Leading equity manager says the market is leaving tail risk behind
The Australian equities market was in a “sweet spot for risk assets” in 2013 as tail risk receded and monetary policy provided a “positive backdrop,” according to a leading fund manager from Tyndall Investment Management.
Tyndall’s head of Australian equities, Bob Van Munster, addressed a media lunch last week and said that the fund manager – now 12 months into ownership by Japan’s Nikko Asset Management – was on the positive side of market sentiment for 2013.
“The bears see the ASX coming back to 4200, the bulls see it pushing beyond 5000 points,” said Munster.
“We are not that bullish, but we are optimistic.”
Van Munster said that while Australian consumers were still paying down debt and while he was wary of the prospects for businesses exposed to consumer sentiment, corporate Australia had deleveraged and “corporate balance sheets are in good shape.”

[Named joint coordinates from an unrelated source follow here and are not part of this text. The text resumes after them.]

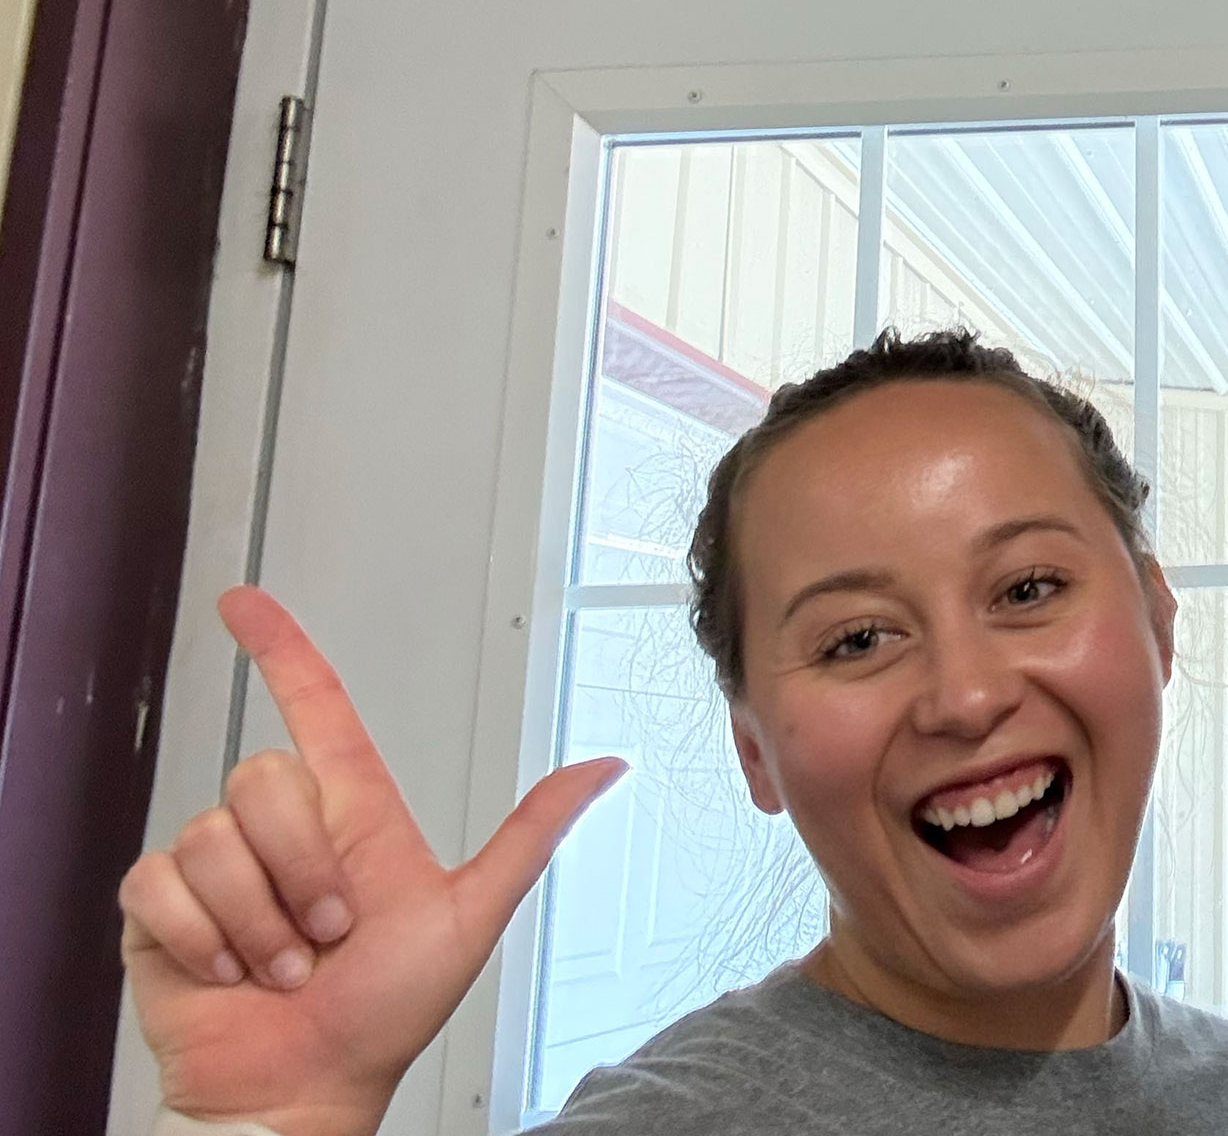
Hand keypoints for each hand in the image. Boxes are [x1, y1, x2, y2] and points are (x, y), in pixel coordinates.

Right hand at [119, 587, 625, 1135]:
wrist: (306, 1085)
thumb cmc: (384, 1014)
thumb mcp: (471, 915)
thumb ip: (531, 834)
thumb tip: (604, 766)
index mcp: (351, 817)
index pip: (315, 709)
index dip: (281, 650)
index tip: (244, 604)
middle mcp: (282, 832)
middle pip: (268, 780)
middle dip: (306, 870)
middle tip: (330, 933)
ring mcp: (218, 869)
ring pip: (217, 838)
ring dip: (261, 919)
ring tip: (287, 963)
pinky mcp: (160, 909)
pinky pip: (162, 883)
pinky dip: (204, 939)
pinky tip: (230, 972)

“There’s also the issue of the continued high Australian dollar environment,” he said. “In 2011, the Australian dollar increased 13 per cent in value but it was essentially flat last year.
“It’s taken a while for corporates to realise that the currency is not going to revert, so what we see now is companies recasting their cost bases around current levels.”
This process, said Van Munster, would help “deliver productivity gains” which would flow through to improved earnings.
Another factor driving the sharemarket, he said, was the movement of money out of term deposits and credit and into equities.
“The chase for yield will still be there in 2013,” he said.
“And when that happens, and with interest rates low, there is naturally a growth in equities.”